Nevertheless, the filmmakers address a number of questions any “Star Wars” fan would love to know. Indeed, we learn how Han acquired not only his surname, but also won the Millennium Falcon while gambling with duplicitous Lando Calrissian during a game of Sabacc. Furthermore, we learn the circumstances of Han’s chance encounter in a prison cell with Chewbacca. While most of the film sticks to the original details that have been part and parcel of the “Star Wars” film franchise as well as the Extended Universe of the “Star Wars” spin-off novels, Howard and the Kasdans have altered those circumstances for dramatic purposes. Originally, Han had been an Empire officer who had intervened on behalf of Chewbacca while a fellow Empire officer was torturing the Wookie. In “Solo,” the two are thrown together unceremoniously as prisoners in an oubliette, a prison that can only be accessed by a trapdoor in the ceiling. Nowhere in the film do the filmmakers account for Han’s ability to converse with Chewbacca in the Wookie’s own language. An important character, Tobias Beckett (Woody Harrelson of “Natural Born Killers”), exists as a mentor who recruits Han into the big league of crime. Beckett furnishes Han with his distinctive firearm, a blaster pistol with a scope on it. A career criminal who refuses to trust anybody, Beckett wields probably the greatest influence over our protagonist. Earlier, we were told about the oppressive “Oliver Twist” like conditions that governed his formative years as a juvenile delinquent on the shipbuilding planet Corellia. Later, the details of the Kessel Run are fleshed out, but the schlocky space octopus sabotages any thrills. Remember, you cannot have suspense when you already know the outcome.
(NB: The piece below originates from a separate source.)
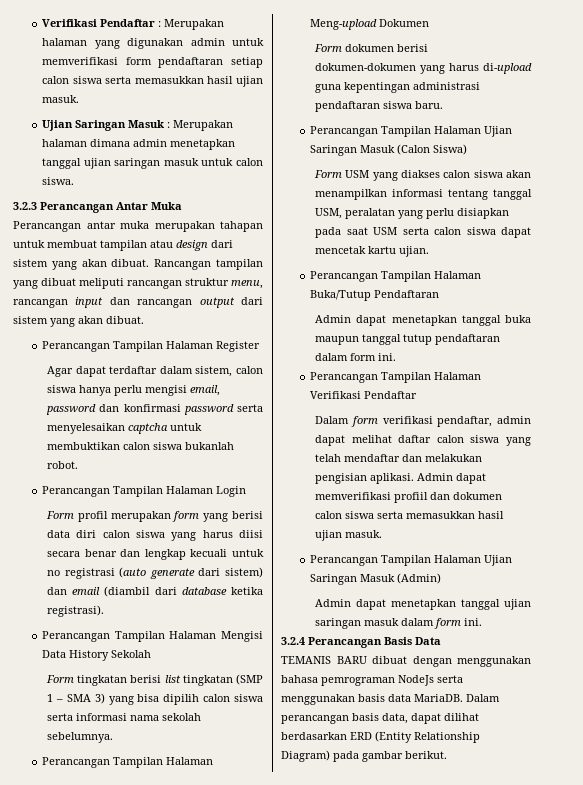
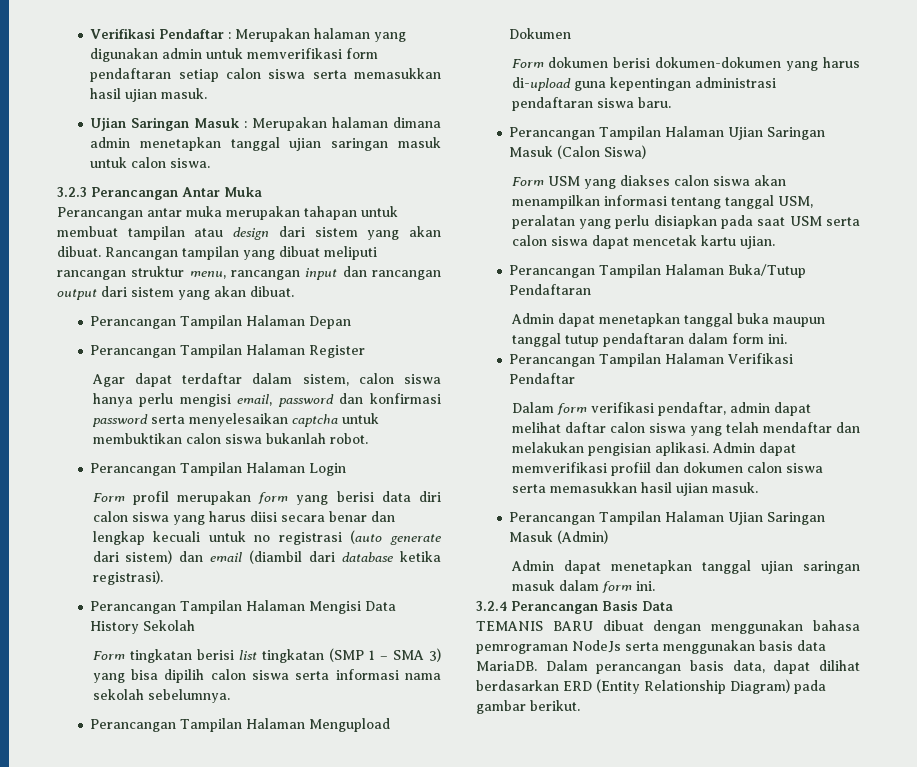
(144, 320) none -> [90,315,352,329] // Perancangan Tampilan Halaman Depan
[310,19,378,30] Meng-upload -> [309,718,391,732] Mengupload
Apart from a tremendous train heist, “Solo” delivers little nail-biting, edge-of-the-seat, tension despite its lavish $250-million budget. When you consider how long “Star Wars” fans have awaited such an opportunity, it is hopelessly disheartening to have a film that winds up being such a superficial, sophomoric saga. The problems that Lucasfilm president Kathleen Kennedy encountered after she fired original co-directors Phil Lord and Christopher Miller of “The Lego Movie,” replacing them with Oscar winning helmer Ron Howard, who restaged three-quarters of the movie, undoubtedly must have exacted a dire toll on the film. Moreover, “Solo” amounts to the least picturesque entry in the franchise with some of the drabbest cinematography. Entire scenes have been photographed in sepia, so that faces, costumes, uniforms, and technology appear washed out against shimmering white backgrounds. Indisputably, “Solo, A Star Wars Story,” lacks the force that made the classic “Star Wars” adventures entertaining.